For the AeroPress, you'll need to invest a bit more. Themetal filter for the AeroPress is made by Able and comes in two densities - Standard and Fine, which has 1/3 smaller holes. Able metal filters are also compatible for the Delter Coffee Press. The bonus for the metal filter is without a doubt the fact that you can easily store it in the machine and don't have to deal with a paper filter tray or running out of filters. Cleaning them is easy too.

The only argument against metal filters, or even another reason for, may be the change in texture when you use them. Coffee brewed with a metal filter is often considered thicker and fuller-bodied, so if you prefer lighter coffees, it's probably not your cup of coffee, but that's down to personal preference.

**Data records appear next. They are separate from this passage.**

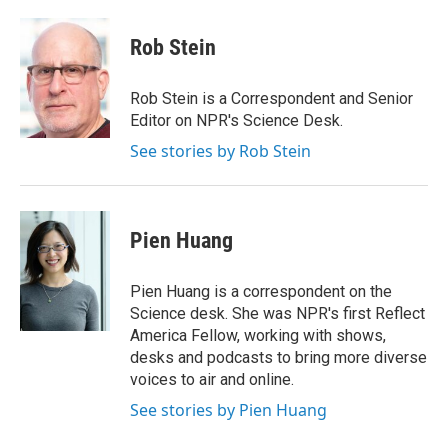
w
i
m
i
n
a
t
k
i
Rob Stein
t
e
l
e
d
r
I
Rob Stein is a Correspondent and Senior
n
Editor on NPR's Science Desk.
See stories by Rob Stein
Pien Huang
Pien Huang is a correspondent on the
Science desk. She was NPR's first Reflect
America Fellow, working with shows,
desks and podcasts to bring more diverse
voices to air and online.
See stories by Pien Huang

If you're going to buy something to make filter coffee on the go. You're always running around in the hills somewhere and you want your coffee to fit in the smallest pocket in your backpack, I would choose the AeroPress Go. Or its classic version if you're going to brew more than one cup of coffee.

As for the Twist Press, I'm going to repeat myself with the question of whether it makes sense to get one if you already have an AeroPress, unless you're a collector of all sorts of coffee making accessories, probably not. The preparation and resulting coffee is very similar. If you don't already have an AeroPress, the Twist Press is definitely worth considering. It would be an ideal choice if you're looking for a coffee maker for the outdoors, but also for work. Its "little black" design will fit in just about anywhere.

I appreciate theDelter Coffee Press for the fact that although it is similar in appearance to the AeroPress, it is quite different in preparation and brewed coffee. Coffee enthusiasts and those who like to experiment and always want something extra will definitely enjoy it. So it deserves some attention too.

The Aeropress is an old, not good, but downright great classic. Even though new competing machines are coming along, the AeroPress still holds its place. Plus, as time goes on, people are discovering more and more new ways and tricks to make coffee with it. What's more, you can buy it at a really affordable price. Everyone loves the Aeropress and no wonder, because is a safe bet.

Each of the AeroPress, the Delter Coffee Press and the Twist Press, has something going for it despite its minor flaws. The final choice always comes down to personal preference. Source.